Crise démocratique

Par Lundi 19 juin 2017 Permalink 6

Il y avait en 1978, toutes proportions gardées, deux fois plus de votants aux législatives qu’il n’y en eut cette année. Deux fois plus de français se sentaient investis d’une mission politique pour eux-mêmes et pour leur pays. A l’époque un vrai choix de société était envisageable. C’était une illusion. L’implication altruiste qu’est la mise d’un bulletin dans une urne, n’a cessé depuis de diminuer pour arriver à l’indéniable crise démocratique actuelle.

Evidemment, la légitimité du régime est ébranlée. Emmanuel Macron ne fera pas la sottise de mettre à mal la société par une réforme sociétale curieuse ou incongrue. En revanche, ses réformes sur le droit du travail, histoire de faire plier les pauvres, ont intérêt à passer. Au premier tour, Angela Merkel, tout en félicitant le président, lui a rappelé ses obligations. Au deuxième tour, le message était plus subliminal mais message il y avait. Notre président, sans assise populaire, est cornaqué par la chancelière. Les français sont cornaqués par les allemands. Les guerres napoléoniennes, la guerre de 1870, la première guerre mondiale, la deuxième guerre mondiale pour en arriver à une souveraineté au rabais. Les citoyens ont compris que leur pays ne détenait plus les leviers de son avenir. L’économique a remplacé le politique. Les choses changeront un jour. C’est certain, l’histoire n’est jamais finie. Mais elles changeront à cause de l’économique, du financier, des dettes et des cash flow. Les citoyens ne pèsent pas plus lourds qu’une plume dans la mondialisation. Leur vie risque d’être bouleversée dans 6 mois, dans un an, dans 5 ans, mais ils n’y seront pour rien. Ils en seront les victimes. Ils subiront les conséquences du cataclysme à venir situé quelque part entre dettes souveraines, dettes corporate, produits dérivés.

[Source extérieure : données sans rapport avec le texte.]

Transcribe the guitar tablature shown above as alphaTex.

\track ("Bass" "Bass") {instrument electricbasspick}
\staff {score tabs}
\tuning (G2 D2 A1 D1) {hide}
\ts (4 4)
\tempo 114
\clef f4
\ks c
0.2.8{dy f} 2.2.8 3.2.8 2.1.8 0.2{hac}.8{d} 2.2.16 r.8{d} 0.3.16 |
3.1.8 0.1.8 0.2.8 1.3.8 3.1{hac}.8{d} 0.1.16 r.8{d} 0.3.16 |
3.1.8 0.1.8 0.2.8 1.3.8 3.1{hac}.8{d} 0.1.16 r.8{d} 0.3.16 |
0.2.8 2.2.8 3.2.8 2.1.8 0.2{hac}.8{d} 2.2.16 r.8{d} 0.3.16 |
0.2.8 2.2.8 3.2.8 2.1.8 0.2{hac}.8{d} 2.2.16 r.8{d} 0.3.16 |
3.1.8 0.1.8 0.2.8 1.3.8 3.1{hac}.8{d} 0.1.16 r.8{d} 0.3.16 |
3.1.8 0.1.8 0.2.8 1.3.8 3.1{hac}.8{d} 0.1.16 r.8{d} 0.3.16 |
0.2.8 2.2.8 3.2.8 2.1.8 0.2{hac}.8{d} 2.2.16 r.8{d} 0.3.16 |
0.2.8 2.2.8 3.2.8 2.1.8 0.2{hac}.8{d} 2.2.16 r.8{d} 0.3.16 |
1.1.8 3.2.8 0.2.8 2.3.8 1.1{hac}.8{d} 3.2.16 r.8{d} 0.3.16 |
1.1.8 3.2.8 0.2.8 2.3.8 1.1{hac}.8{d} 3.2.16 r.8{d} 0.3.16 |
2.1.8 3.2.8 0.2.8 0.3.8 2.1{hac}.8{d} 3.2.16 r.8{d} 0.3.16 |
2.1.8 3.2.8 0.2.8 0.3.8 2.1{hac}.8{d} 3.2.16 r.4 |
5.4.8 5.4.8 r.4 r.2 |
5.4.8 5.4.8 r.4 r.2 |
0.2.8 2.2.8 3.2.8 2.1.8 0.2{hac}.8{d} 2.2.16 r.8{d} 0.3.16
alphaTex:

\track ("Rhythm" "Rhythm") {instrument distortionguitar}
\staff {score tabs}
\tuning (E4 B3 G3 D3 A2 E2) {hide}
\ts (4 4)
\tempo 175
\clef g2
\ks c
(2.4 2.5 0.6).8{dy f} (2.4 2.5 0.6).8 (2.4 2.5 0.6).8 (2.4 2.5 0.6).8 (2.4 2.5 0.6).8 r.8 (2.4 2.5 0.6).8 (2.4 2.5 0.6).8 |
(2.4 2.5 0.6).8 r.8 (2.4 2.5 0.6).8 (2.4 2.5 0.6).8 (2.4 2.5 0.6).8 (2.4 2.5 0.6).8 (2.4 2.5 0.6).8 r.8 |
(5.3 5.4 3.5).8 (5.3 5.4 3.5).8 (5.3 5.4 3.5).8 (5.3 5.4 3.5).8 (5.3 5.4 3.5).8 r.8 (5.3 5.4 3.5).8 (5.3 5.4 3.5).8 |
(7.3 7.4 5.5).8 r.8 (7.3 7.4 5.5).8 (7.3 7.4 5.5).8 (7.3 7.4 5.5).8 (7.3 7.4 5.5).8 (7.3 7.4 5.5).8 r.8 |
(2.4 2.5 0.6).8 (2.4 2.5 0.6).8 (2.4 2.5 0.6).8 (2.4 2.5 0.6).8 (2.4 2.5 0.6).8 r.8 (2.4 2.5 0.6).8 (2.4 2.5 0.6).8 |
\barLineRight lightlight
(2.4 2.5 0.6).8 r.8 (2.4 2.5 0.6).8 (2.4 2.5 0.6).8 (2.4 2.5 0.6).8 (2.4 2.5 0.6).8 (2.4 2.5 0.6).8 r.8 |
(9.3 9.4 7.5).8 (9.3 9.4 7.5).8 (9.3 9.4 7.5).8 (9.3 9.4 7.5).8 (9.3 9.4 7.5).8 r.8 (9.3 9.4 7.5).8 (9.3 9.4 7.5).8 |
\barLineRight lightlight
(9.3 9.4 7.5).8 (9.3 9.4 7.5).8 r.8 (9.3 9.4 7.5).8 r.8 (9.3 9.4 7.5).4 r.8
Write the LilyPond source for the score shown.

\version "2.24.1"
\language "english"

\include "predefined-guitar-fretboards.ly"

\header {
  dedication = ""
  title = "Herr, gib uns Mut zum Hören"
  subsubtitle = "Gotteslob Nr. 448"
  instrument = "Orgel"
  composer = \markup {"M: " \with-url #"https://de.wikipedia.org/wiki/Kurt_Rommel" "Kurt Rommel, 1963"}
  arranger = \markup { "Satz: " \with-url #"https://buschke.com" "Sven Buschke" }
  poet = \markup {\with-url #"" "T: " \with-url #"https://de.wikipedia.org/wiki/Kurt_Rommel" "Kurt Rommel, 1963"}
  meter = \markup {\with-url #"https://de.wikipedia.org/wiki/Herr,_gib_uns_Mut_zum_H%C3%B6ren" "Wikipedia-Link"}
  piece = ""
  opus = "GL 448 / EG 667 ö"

Alors les français n’en ont plus rien à battre de leurs élections. Par ironie, ils élisent les ripous! Plus vite ce sera pourri de l’intérieur, plus vite la pyramide s’effondrera. Les cris d’orfraies des Ferrand, de Sarnez, Lemaire contre l’extrême droite confondue volontairement avec le souverainisme sont là pour camoufler leurs turpitudes. Et l’électeur s’en moque. Pas un pour relever l’autre, se dit-il désabusé! De plus en plus, un citoyen viendra agresser un élu, un pseudo responsable. Comme une soupape de sécurité. Pour laisser s’exprimer la haine de manière isolée. Pour diminuer la pression. Les élus se différencient par leur manière de vivre, par leur patrimoine, par leur pensée profonde. Cet éloignement ne fait que commencer. Si la future et inéluctable grande crise économique intervient rapidement, tout peut encore changer, les cartes peuvent encore être rebattues. Mais plus elle sera reculée, mieux les caciques s’organiseront et moins elle agira comme une épidémie. Au lieu de toucher tout le monde, n’importe où, elle se concentrera exclusivement sur les gens du peuple en les rabaissant plus bas que terre.

Le seul avenir certain, c’est l’effondrement économique. La politique n’y changera rien. Les français l’ont globalement compris et regarde s’égrainer le compte à rebours. La crise démocratique, on s’en fout!